The modern ransomware age began with CryptoLocker in the year 2013. In the upcoming years, it is expected that attackers will go one step ahead to become business-minded and increasingly sophisticated - causing an increased threat to organizations. According to FBI estimates, the loss incurred as a result of ransomware in the year 2016 was around $1 billion. Data was hacked, and computers were locked up, holding crucial information in exchange for a ransom. Unfortunately, dozens of countries and thousands of businesses were attacked in this cyber-extortion including government agencies, hospitals, and industry giants.
Ransomware: Definition and Concept
Ransomware is the type of malicious software that infiltrates computers and other devices to capture crucial data. The owners of the data are locked out while the data itself is used to threaten and demand money to provide the access back. The victim is pressurized to make payments to the attacker by a mere promise to restore the access to the data. To get the decryption key back, victims pay the ransom according to the instructions of the attacker
Depending on the type and importance of the data, the ransom cost can be anything from a few hundred dollars to millions. Usually, the payment is made in the form of Bitcoin.
How Does It Work
There are various ways through which an attacker can access a computer. The phishing scam is the most common delivery system used by cybercriminals. They send attachments in an email, masking it as a trustable file to encourage them to open or download it. Once the action is taken, the attackers get instant access to the victim's computer. Then there are more dangerous and aggressive types of ransomware, such as NotPetya, which exploit and enter through the information security gaps to take over computers and restrict access. In such a case, the cybercriminals do not have to trick users into opening a file or allowing administrative access.
With access to the computer, there are many things attackers can do. However, the focus is on encrypting the important data and files that are valuable to the user. The attackers lock the user out of the system, and the files cannot be decrypted without the decryption key that only the attacker knows about. The victim then receives a message from the attacker explaining what happened to the files, why they are inaccessible, and how only a ransom payment through untraceable Bitcoin can help them recover access.

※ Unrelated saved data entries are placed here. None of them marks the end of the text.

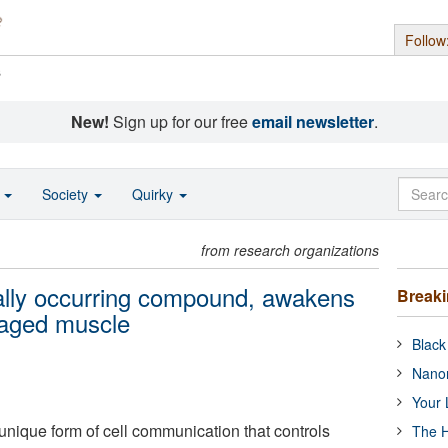
Follow
s
New!
Sign up for our free
email newsletter
.
o
Society
Quirky
from research organizations
rally occurring compound, awakens
Break
maged muscle
Black
Nanor
Your 
unique form of cell communication that controls
The H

Sometimes, the attacker may even present himself/herself as a law enforcement agency, claiming to shut down the computer or lock files due to the presence of pirated software and pornography on it. They ask for the ransom as a fine to avoid reporting the attack to authorities.
Another variation of ransomware is doxware or leakware. Usually, this involves sensitive information that's worth a lot of money to the organization. The attacker threatens to leak or publicize sensitive data unless the user agrees to pay the ransom. But since identifying and extracting such information can be quite tricky for a random attacker, most stick to the encryption ransomware to make easy money.
Common Ransomware Targets
Attackers also do their homework and choose the company they want to target for ransomware. In some cases, it's a random pick and a matter of opportunity. Universities and hospitals are at risk because their information security measures are not considered strong enough. Moreover, they also tend to have disparate users, who may open random files without a check. This makes penetrating in their systems easier.
Similarly, some organizations seem easy targets as they are likely to pay money more quickly. Medical facilities and government agencies have data with sensitive information, and they immediately want to restore access to their files. Other organizations, such as law firms, may also be willing to pay without even reporting to the authorities to keep the news of compromising with cybercriminals a secret. Such organizations appear more tempting when attackers are choosing their targets. However, any organization with weak security measures can fit into the vulnerable category. It has been noted that some ransomware spreads indiscriminately and automatically across the internet.
The Ideal Preventative Measures
In addition to strengthening your information security system through data security training, an organization must take various defensive measures to prevent becoming a victim of ransomware infection.
The following are a few general security practices that could offer great results as far as improving your defenses is concerned.
- Stay up to date with your operating system and keep it patched. This is to ensure you have fewer security gaps and vulnerabilities to exploit.
- Do not open, download, or allow any administrative privileges on software unless you can recognize it.
- Install a strong and reliable antivirus software to detect malicious programs - including ransomware as you receive one on your computer. Also, it is prudent to keep a whitelisting software on hand to prevent running any unauthorized application.
- Always back up your files. Automate the system and make sure it happens frequently. While this cannot stop the attack itself, it can make the damage less significant.
As mentioned earlier, a phishing attack is one of the most common methods cyber criminals use to get into your network. The idea is to trick the user into opening or downloading risky links. This is where security training comes in. An employee must be able to differentiate between the right and wrong emails to avoid ransomware to gain a foothold on the system. Providing the right training related to information security can reduce the threat of human error, which could directly lead to ransomware infection.
As cyber-attacks continue to become more modern and sophisticated, an organization needs to implement strong response and destructive tools to be more prepared to deal with the risks. Provide cyber security training and certifications, such as Certified Information Systems Security Officer, as well as CompTIA Advanced Security Practitioner, and take all the important measures to identify, prevent, and recover from ransomware.